Exercise:
Can you write out all of the material again with "top-left" replaced by "upper-left" everywhere it occurs, changing nothing else and leaving the pictures out?

Extracted material:

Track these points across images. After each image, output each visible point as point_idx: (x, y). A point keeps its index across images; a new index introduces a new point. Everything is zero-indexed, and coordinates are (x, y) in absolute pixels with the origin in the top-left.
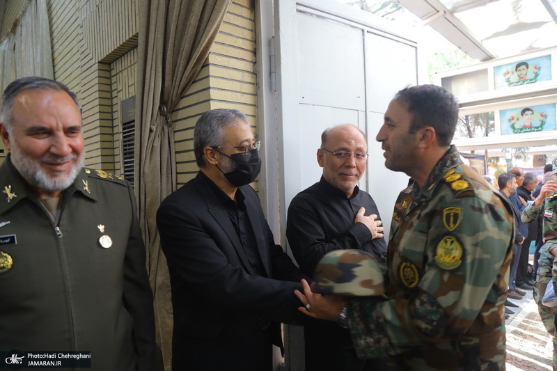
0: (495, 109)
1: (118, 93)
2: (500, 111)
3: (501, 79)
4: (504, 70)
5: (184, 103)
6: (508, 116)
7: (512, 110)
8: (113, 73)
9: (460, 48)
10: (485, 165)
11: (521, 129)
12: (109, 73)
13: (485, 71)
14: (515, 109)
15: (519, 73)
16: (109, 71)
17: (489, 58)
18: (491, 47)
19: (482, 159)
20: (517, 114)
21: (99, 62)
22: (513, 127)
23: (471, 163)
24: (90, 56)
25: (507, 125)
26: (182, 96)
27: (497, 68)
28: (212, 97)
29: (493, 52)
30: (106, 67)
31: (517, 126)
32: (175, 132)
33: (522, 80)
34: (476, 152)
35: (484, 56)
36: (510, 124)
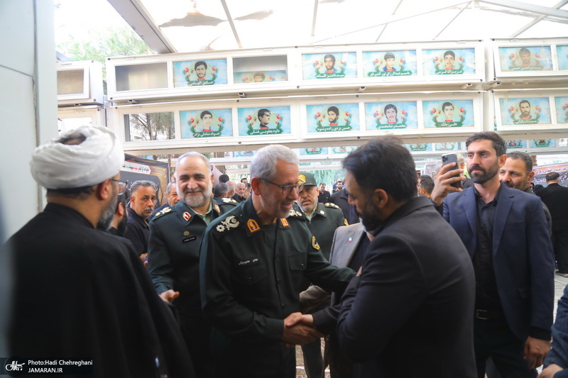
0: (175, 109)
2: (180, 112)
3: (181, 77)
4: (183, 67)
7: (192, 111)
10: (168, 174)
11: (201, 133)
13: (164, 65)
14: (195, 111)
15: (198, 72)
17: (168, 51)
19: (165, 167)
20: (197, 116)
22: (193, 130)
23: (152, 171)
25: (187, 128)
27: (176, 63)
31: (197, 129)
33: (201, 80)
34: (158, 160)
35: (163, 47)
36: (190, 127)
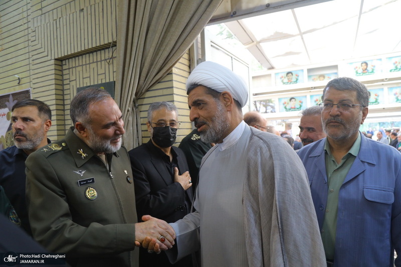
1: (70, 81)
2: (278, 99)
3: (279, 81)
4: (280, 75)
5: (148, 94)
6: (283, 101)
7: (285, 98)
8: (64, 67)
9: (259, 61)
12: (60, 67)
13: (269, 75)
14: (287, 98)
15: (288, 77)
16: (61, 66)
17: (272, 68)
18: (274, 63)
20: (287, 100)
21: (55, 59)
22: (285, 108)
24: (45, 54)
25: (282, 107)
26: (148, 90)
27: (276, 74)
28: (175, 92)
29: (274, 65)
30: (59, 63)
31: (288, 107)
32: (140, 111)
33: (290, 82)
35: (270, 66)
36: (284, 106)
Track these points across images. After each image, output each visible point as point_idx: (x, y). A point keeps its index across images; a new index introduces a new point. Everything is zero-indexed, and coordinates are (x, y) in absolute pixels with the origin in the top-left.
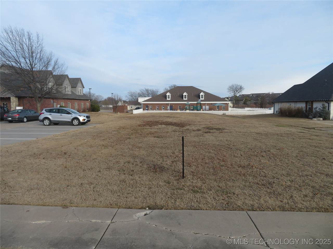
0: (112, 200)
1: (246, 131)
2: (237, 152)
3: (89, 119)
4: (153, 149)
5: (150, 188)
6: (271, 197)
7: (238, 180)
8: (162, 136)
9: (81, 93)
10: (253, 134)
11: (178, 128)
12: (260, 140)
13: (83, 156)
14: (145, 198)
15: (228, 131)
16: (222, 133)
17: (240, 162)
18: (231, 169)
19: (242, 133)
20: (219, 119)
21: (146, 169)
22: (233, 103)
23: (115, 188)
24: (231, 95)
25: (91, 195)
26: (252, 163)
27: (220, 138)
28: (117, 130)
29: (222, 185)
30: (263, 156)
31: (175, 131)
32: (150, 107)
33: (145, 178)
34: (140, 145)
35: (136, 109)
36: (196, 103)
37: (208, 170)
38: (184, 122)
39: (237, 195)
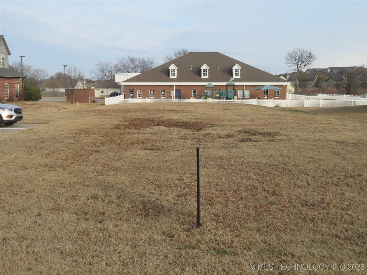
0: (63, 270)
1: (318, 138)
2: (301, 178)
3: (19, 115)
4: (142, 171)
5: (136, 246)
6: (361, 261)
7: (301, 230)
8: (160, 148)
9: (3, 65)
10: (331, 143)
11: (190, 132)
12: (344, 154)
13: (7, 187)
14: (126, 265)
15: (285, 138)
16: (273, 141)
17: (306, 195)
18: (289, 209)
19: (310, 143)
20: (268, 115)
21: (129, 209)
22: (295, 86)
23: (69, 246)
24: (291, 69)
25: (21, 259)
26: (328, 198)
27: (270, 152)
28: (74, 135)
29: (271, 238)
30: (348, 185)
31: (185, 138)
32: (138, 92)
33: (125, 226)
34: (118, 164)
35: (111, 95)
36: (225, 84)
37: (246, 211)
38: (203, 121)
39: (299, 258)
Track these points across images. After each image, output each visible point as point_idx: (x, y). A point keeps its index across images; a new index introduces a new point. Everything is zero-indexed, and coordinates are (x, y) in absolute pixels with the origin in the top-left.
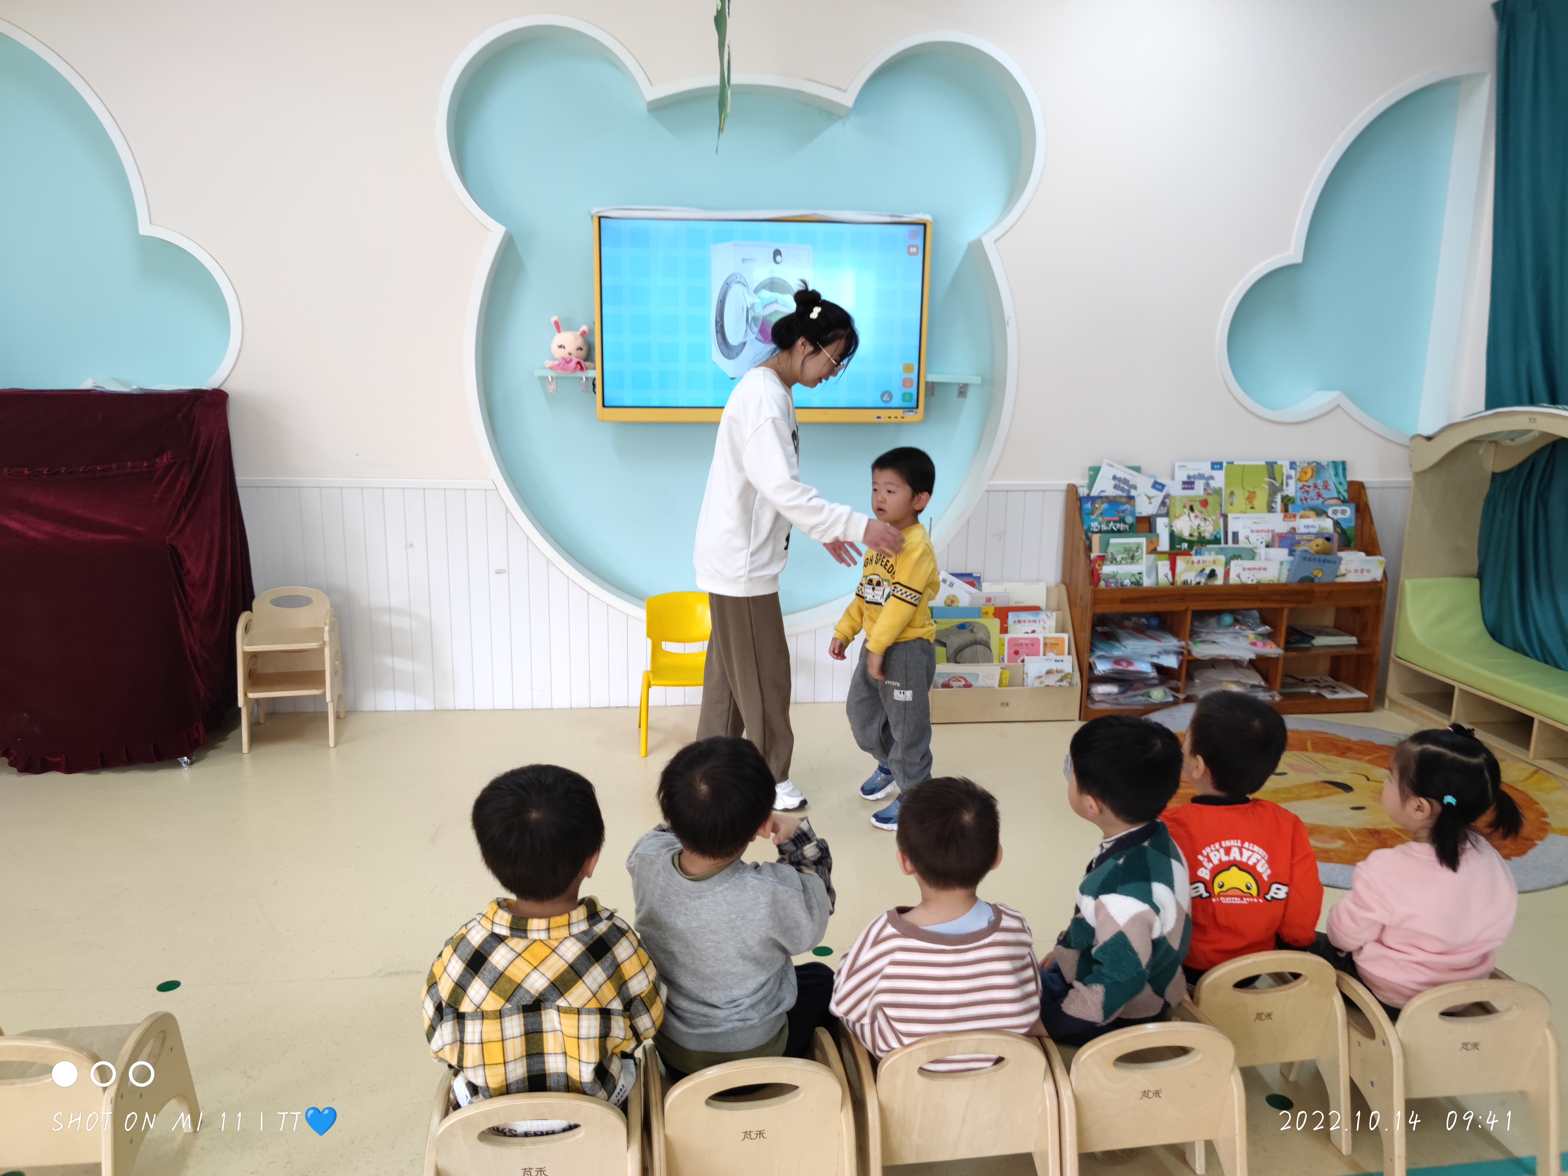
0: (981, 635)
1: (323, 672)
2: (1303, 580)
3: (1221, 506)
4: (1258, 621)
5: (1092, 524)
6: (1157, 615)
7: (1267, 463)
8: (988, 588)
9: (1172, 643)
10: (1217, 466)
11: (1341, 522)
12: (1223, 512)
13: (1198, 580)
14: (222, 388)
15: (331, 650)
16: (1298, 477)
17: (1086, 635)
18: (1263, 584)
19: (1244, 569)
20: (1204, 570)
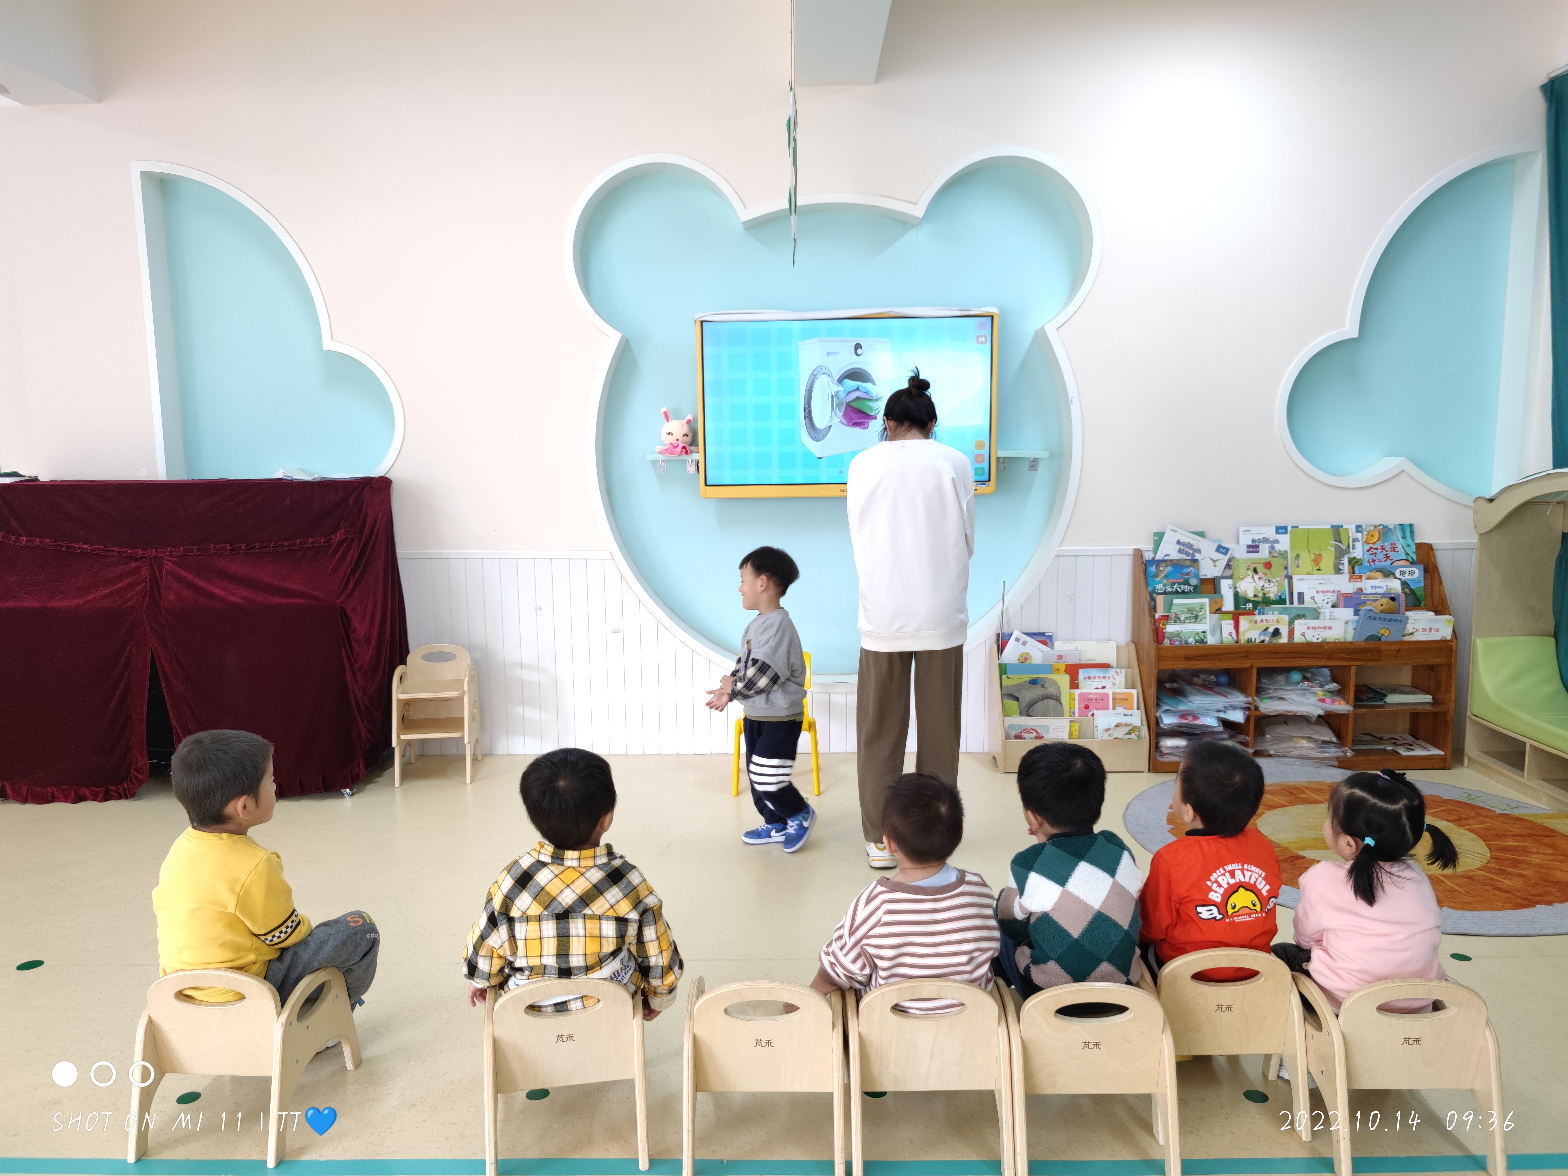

Reply:
Track these points across images. After each image, output each visible point as point_idx: (x, y). A point keeps its index across images; a new index introduces a new point. Everything is zero-indexed, and coordinates are (x, y) in absolute pixels with the origin in the upper-left.
0: (495, 109)
1: (118, 93)
2: (500, 111)
3: (501, 79)
4: (504, 70)
5: (184, 103)
6: (508, 116)
7: (512, 110)
8: (113, 73)
9: (460, 48)
10: (485, 165)
11: (521, 129)
12: (109, 73)
13: (485, 71)
14: (515, 109)
15: (519, 73)
16: (109, 71)
17: (489, 58)
18: (491, 47)
19: (482, 159)
20: (517, 114)
21: (99, 62)
22: (513, 127)
23: (471, 163)
24: (90, 56)
25: (507, 125)
26: (182, 96)
27: (497, 68)
28: (212, 97)
29: (493, 52)
30: (106, 67)
31: (517, 126)
32: (175, 132)
33: (522, 80)
34: (476, 152)
35: (484, 56)
36: (510, 124)
0: (175, 109)
2: (180, 112)
3: (181, 77)
4: (183, 67)
7: (192, 111)
10: (168, 174)
11: (201, 133)
13: (164, 65)
14: (195, 111)
15: (198, 72)
17: (168, 51)
19: (165, 167)
20: (197, 116)
22: (193, 130)
23: (152, 171)
25: (187, 128)
27: (176, 63)
31: (197, 129)
33: (201, 80)
34: (158, 160)
35: (163, 47)
36: (190, 127)
1: (70, 81)
2: (278, 99)
3: (279, 81)
4: (280, 75)
5: (148, 94)
6: (283, 101)
7: (285, 98)
8: (64, 67)
9: (259, 61)
12: (60, 67)
13: (269, 75)
14: (287, 98)
15: (288, 77)
16: (61, 66)
17: (272, 68)
18: (274, 63)
20: (287, 100)
21: (55, 59)
22: (285, 108)
24: (45, 54)
25: (282, 107)
26: (148, 90)
27: (276, 74)
28: (175, 92)
29: (274, 65)
30: (59, 63)
31: (288, 107)
32: (140, 111)
33: (290, 82)
35: (270, 66)
36: (284, 106)
Track these points across images. After each image, output each visible point as point_idx: (x, y). A point keeps its index across images; a new index introduces a new point. Everything is zero-indexed, and coordinates are (x, y) in absolute pixels with the origin in the upper-left.
0: (112, 200)
1: (246, 131)
2: (237, 152)
3: (89, 119)
4: (153, 149)
5: (150, 188)
6: (271, 197)
7: (238, 180)
8: (162, 136)
9: (81, 93)
10: (253, 134)
11: (178, 128)
12: (260, 140)
13: (83, 156)
14: (145, 198)
15: (228, 131)
16: (222, 133)
17: (240, 162)
18: (231, 169)
19: (242, 133)
20: (219, 119)
21: (146, 169)
22: (233, 103)
23: (115, 188)
24: (231, 95)
25: (91, 195)
26: (252, 163)
27: (220, 138)
28: (117, 130)
29: (222, 185)
30: (263, 156)
31: (175, 131)
32: (150, 107)
33: (145, 178)
34: (140, 145)
35: (136, 109)
36: (196, 103)
37: (208, 170)
38: (184, 122)
39: (237, 195)
0: (63, 270)
1: (318, 138)
2: (301, 178)
3: (19, 115)
4: (142, 171)
5: (136, 246)
6: (361, 261)
7: (301, 230)
8: (160, 148)
9: (3, 65)
10: (331, 143)
11: (190, 132)
12: (344, 154)
13: (7, 187)
14: (126, 265)
15: (285, 138)
16: (273, 141)
17: (306, 195)
18: (289, 209)
19: (310, 143)
20: (268, 115)
21: (129, 209)
22: (295, 86)
23: (69, 246)
24: (291, 69)
25: (21, 259)
26: (328, 198)
27: (270, 152)
28: (74, 135)
29: (271, 238)
30: (348, 185)
31: (185, 138)
32: (138, 92)
33: (125, 226)
34: (118, 164)
35: (111, 95)
36: (225, 84)
37: (246, 211)
38: (203, 121)
39: (299, 258)
Track these points across images. After each image, output each visible point as point_idx: (x, y). A point keeps its index across images; a new index introduces a new point. Everything is zero-indexed, and coordinates are (x, y) in absolute pixels with the origin in the upper-left.
0: (981, 635)
1: (323, 672)
2: (1303, 580)
3: (1221, 506)
4: (1258, 621)
5: (1092, 524)
6: (1157, 615)
7: (1267, 463)
8: (988, 588)
9: (1172, 643)
10: (1217, 466)
11: (1341, 522)
12: (1223, 512)
13: (1198, 580)
14: (222, 388)
15: (331, 650)
16: (1298, 477)
17: (1086, 635)
18: (1263, 584)
19: (1244, 569)
20: (1204, 570)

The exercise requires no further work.